5 ovenproof, panm sprayed, cornmeal dusted soup bowl, 5" in diameter
1/2 cup warm water
1 Tbsp granulated sugar
1 package RapidRise dry yeast
3/4 cup very warm milk
1/2 tsp salt
1/4 tsp baking soda softened in 1 Tbsp water
2-1/2 cups all-purpose flour
In a large mixing bowl, combine warm water, sugar and yeast.
Let sit for about 5 minutes until very bubbly.
With wire whisk, gradually add the flour in small bits until completely mixed.It will be thick and sticky.
Divide the dough between the 5 prepared soup bowls.
Spray the tops of each with Pam and cover with a piece of Saran wrap.
Let rise almost an hour or until above the rim of the soup bowls.

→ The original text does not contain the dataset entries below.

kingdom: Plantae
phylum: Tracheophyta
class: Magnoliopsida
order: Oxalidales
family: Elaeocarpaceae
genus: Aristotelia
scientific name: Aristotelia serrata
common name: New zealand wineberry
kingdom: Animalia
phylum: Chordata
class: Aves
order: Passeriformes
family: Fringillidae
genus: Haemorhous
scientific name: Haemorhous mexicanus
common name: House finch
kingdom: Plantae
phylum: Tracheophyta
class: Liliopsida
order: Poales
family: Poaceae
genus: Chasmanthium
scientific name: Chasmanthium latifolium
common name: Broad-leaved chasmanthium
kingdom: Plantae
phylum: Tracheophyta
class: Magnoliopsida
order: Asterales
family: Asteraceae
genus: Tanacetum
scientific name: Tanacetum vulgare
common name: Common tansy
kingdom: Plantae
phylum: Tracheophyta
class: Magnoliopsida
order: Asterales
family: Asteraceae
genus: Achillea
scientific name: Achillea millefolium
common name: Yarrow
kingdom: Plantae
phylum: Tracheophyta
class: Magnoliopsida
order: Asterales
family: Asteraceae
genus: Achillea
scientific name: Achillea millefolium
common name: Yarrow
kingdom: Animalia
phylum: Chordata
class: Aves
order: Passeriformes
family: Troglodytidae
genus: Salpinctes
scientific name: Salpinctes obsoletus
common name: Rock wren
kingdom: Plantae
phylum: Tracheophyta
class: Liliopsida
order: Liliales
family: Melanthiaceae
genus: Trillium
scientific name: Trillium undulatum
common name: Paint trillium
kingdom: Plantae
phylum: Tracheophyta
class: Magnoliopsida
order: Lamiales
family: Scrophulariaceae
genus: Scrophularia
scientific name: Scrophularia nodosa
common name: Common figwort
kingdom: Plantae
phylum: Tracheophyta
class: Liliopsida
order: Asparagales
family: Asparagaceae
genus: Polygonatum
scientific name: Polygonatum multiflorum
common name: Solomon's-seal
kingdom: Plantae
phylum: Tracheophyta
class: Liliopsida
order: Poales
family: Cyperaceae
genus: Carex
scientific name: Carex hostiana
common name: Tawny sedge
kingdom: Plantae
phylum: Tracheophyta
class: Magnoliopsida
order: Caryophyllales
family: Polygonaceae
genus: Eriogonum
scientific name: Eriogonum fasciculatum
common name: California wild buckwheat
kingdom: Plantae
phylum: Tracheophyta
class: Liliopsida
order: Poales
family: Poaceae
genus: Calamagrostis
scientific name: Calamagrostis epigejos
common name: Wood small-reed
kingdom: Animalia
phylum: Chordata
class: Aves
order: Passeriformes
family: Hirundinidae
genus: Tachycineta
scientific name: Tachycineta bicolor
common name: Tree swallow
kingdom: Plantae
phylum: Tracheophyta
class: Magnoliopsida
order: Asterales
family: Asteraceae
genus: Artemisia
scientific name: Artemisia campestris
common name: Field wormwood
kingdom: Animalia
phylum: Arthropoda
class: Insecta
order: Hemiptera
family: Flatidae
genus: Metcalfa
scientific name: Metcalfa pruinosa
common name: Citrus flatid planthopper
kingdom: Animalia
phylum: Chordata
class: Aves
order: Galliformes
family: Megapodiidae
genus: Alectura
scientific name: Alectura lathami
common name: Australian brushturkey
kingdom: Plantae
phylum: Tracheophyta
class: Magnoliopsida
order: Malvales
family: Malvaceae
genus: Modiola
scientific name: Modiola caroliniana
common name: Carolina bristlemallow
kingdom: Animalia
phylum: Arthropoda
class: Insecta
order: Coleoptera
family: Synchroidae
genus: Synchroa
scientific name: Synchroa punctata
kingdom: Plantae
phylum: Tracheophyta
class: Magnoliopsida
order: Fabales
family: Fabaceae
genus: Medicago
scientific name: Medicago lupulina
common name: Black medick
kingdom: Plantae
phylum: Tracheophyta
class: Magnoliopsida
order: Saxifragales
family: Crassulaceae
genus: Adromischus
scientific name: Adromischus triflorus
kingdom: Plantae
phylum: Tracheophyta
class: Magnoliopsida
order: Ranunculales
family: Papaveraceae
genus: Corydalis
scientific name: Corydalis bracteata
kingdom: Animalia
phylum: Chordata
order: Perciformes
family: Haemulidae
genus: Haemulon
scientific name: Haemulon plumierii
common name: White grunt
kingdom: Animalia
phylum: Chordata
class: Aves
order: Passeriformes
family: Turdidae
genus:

Discard Saran wrap pieces.
Preheat oven to 375 degrees.
Bake on center rack of oven about 20 minutes or until golden brown.
Let cool in containers on wire rack, spraying the tops of each with Pam to keep soft.
Turn bowls upside down to remove bread.
To use for sandwiches:
Slice in half horizontally and grill on a lightly buttered hot griddle or toast in broiler til golden.
Fill with your favorite sandwich fixings, and enjoy!